Music, much like the stock market, has cycles. There will be boom periods in which local, independent artists will have a grip on the local hostelries. Personally, I am having a whale of a time carousing in the funk rock wave currently cresting the North. With stalwarts such as Valium garnering their own buzz, the debut track from Bangor five- piece Aeons has been on repeat ever since I was able to grab on to it.
The quintet’s first effort ‘Welcome to the Land’, a four minute rhythmic romp, sees a group positively dripping in potential. Proceedings open with a spaced out riff that gives way to a jazz rock inspired fill that would have the coldest of hearts vibing in time. Then comes the real treat – vocalist Erin Cooke is a supreme talent, whose delivery is reminiscent of the effortless flow and glide of Californication era Red Hot Chilli Peppers.
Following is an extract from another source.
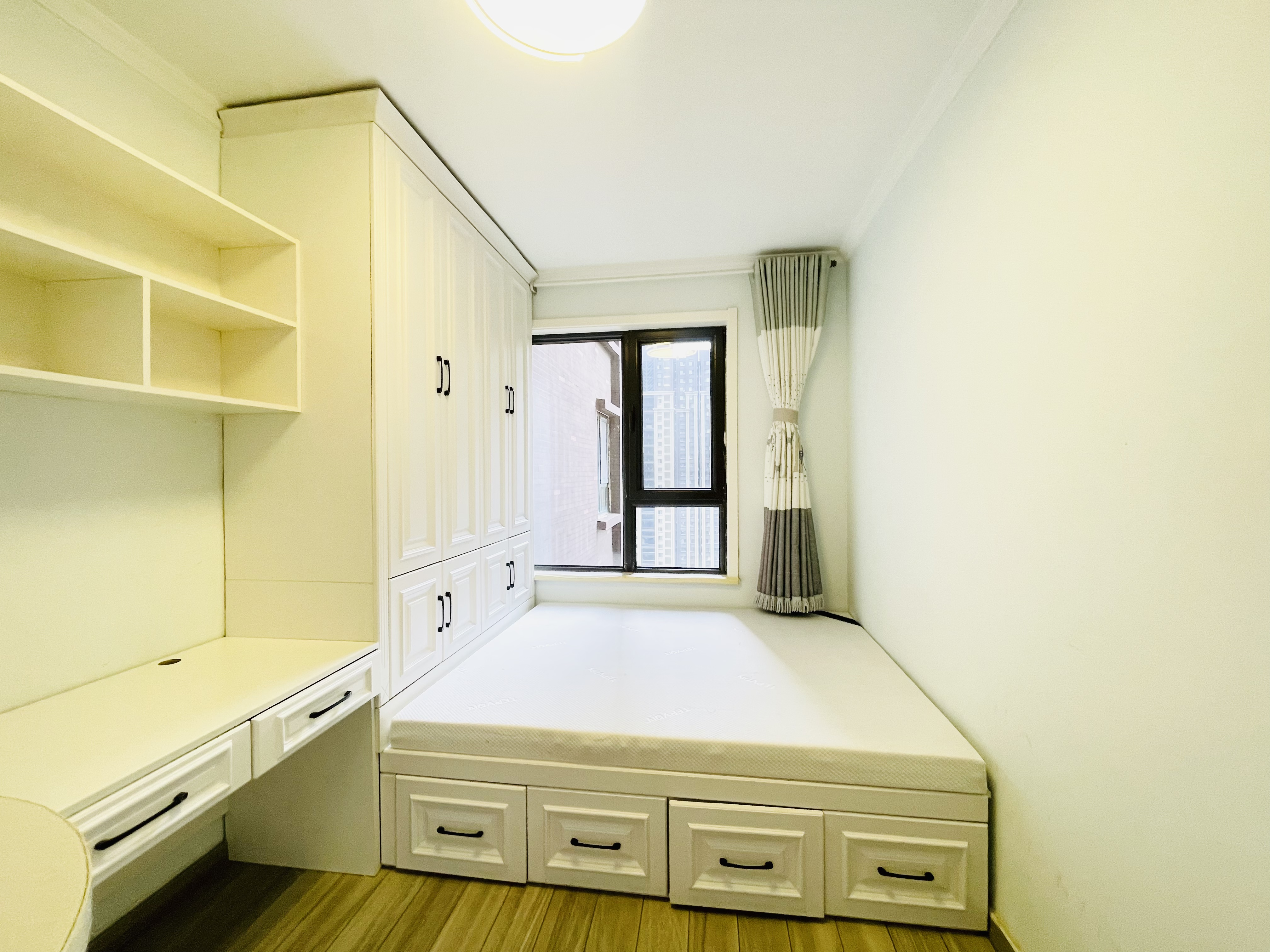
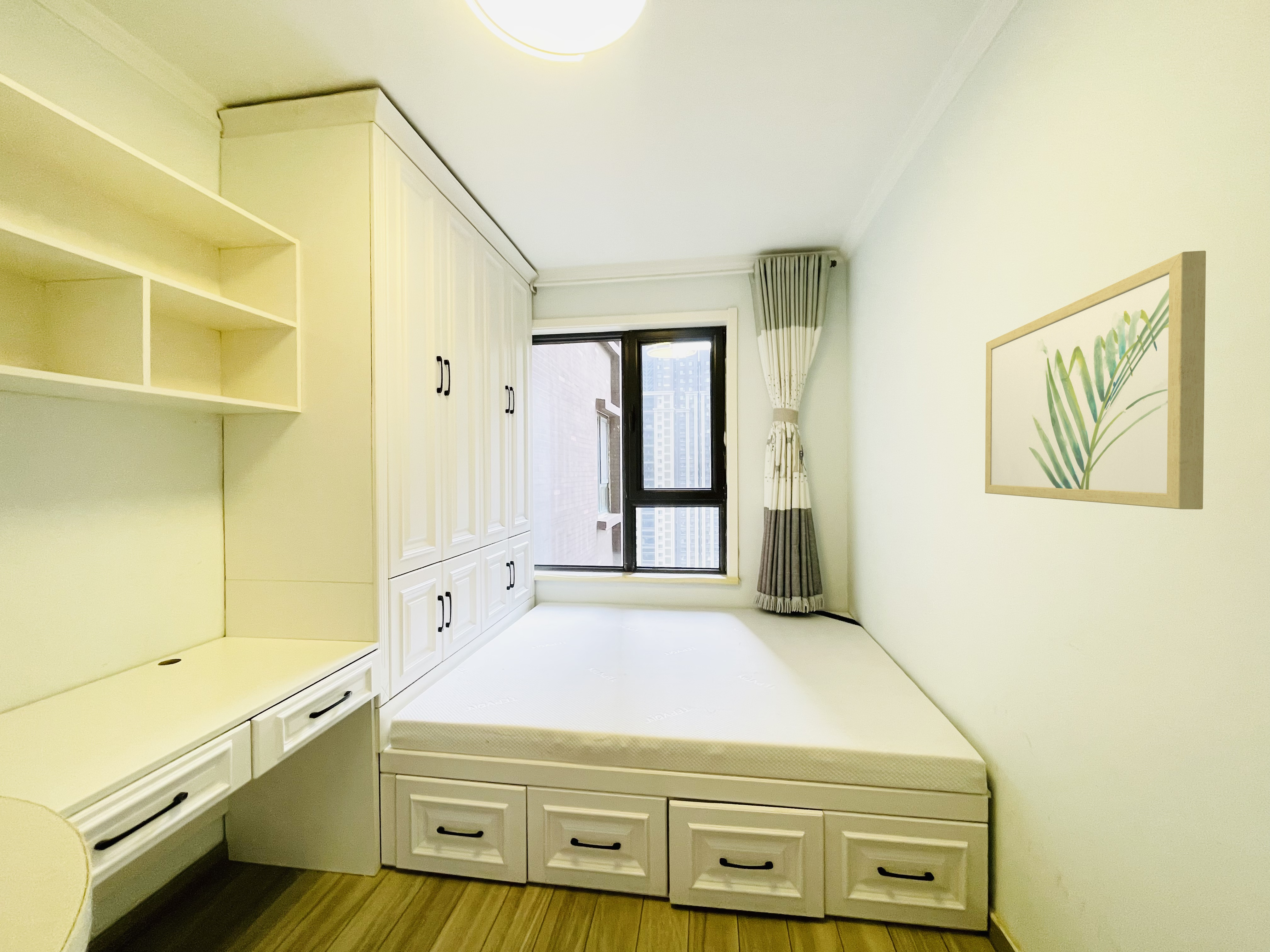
+ wall art [985,250,1206,510]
A breath of fresh air, ‘Welcome to the Land’ has an inherit coolness that belies its sophistication. And like all great complex numbers, it sounds deceptively simple – the careful Jenga blocks of thick bass lines, refreshing keys, lavender croon and airy riffs are a potent combination.
Indeed, both the instrumental and lyrical compositions of the track are lacking in any obvious holes. As Cooke spits her way through a series of free style verses that seem to positively revel in their own absurdity – the second verse begins with the line “Welcome to the land, the land with the beasts, all the creepy crawlies, the eight legged freaks” before a series of wavy vocalisations slink forth – a delicate carpet of keys and jazzy drum fills paves the ground in front of her, keeping her sure footed and directed. A rare tune that has a unique sense of self and a critical awareness of its strengths, Aeons put their best foot forward with their debut.